Check if sufficient memory is available for model loading.

Arguments:

  • required_bytes - Required memory in bytes

Returns:

True if sufficient memory is available

get_lru_model

def get_lru_model() -> str | None

Get least recently used model identifier.

Returns:

Task name of LRU model, or None if no models loaded

evict_lru_model

@tracer.start_as_current_span("evict_lru_model")
async def evict_lru_model() -> str | None

Evict the least recently used model from memory.

Returns:

Task name of evicted model, or None if no models to evict

unload_model

@tracer.start_as_current_span("unload_model")
async def unload_model(task_type: str) -> None

Unload a model from memory.

Arguments:

  • task_type - Task type of model to unload

load_model

@tracer.start_as_current_span("load_model")
async def load_model(task_type: str) -> Any

Load a model for the specified task type.

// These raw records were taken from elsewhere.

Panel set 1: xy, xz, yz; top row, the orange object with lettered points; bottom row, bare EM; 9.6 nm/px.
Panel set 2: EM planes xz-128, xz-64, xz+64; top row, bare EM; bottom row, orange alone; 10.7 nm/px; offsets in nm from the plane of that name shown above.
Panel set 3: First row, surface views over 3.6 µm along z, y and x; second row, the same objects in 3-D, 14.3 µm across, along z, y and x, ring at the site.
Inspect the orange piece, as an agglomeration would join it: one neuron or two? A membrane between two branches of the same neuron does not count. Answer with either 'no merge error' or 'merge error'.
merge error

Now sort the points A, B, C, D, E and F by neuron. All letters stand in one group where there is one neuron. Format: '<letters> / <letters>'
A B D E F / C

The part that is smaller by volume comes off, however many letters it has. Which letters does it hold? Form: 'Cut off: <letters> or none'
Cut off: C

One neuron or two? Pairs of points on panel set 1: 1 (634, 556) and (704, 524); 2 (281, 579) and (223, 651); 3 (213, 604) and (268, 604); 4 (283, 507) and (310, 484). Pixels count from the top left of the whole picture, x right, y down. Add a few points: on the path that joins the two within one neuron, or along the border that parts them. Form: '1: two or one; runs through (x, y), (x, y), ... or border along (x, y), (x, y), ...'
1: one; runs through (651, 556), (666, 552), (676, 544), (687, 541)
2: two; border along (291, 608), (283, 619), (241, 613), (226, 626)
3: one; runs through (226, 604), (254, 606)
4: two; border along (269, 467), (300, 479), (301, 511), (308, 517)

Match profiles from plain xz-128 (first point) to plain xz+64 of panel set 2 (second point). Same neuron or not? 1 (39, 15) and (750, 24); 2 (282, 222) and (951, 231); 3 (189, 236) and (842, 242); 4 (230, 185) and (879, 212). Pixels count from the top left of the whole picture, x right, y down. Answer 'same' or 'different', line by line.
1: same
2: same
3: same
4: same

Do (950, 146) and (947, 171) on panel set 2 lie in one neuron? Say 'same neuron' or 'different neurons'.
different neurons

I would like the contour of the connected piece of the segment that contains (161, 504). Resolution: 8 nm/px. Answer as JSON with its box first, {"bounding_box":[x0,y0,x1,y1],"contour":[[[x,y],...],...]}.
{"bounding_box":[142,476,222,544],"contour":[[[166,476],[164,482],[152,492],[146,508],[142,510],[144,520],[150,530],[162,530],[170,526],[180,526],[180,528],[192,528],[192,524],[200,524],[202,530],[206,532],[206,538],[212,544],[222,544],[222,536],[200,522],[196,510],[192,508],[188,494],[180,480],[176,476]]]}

This method loads the selected model for the task, handling memory management and eviction if necessary.

Arguments:

  • task_type - Task type to load model for

Returns:

Loaded model object

Raises:

  • ValueError - If task type is invalid or model cannot be loaded
  • RuntimeError - If insufficient memory after eviction attempts

get_model

async def get_model(task_type: str) -> Any

Get model for task type, loading if necessary.

Arguments:

  • task_type - Task type to get model for

Returns:

Loaded model object

get_loaded_models

def get_loaded_models() -> dict[str, dict[str, Any]]

Get information about currently loaded models.

Returns:

Dictionary mapping task types to model information

get_model_config

def get_model_config(task_type: str) -> TaskConfig | None

Get configuration for a task type.

Arguments:

  • task_type - Task type to get configuration for

Returns:

Task configuration, or None if task type is invalid

set_selected_model

async def set_selected_model(task_type: str, model_name: str) -> None

Change the selected model for a task type.

If the task's model is currently loaded, it will be unloaded and the new model will be loaded.

Arguments:

  • task_type - Task type to update
  • model_name - Name of model option to select

Raises:

  • ValueError - If task type or model name is invalid

validate_memory_budget

def validate_memory_budget() -> dict[str, Any]

Validate that all selected models can fit in available memory.

Returns:

Dictionary with validation results

warmup_models

async def warmup_models() -> None

Load all selected models if warmup_on_startup is enabled.

is_external_api

def is_external_api(task_type: str) -> bool

Check if a task uses an external API model.

Parameters

task_type : str Task type to check.

Returns

bool True if task uses external API, False otherwise.

Raises

ValueError If task type is invalid.

get_external_api_config

def get_external_api_config(task_type: str) -> Any

Get external API configuration for a task.

Parameters

task_type : str Task type to get configuration for.

Returns

ExternalAPIConfig Configuration object for external API client.

Raises

ValueError If task type is invalid or doesn't use external API.

shutdown

async def shutdown() -> None

Unload all models and clean up resources.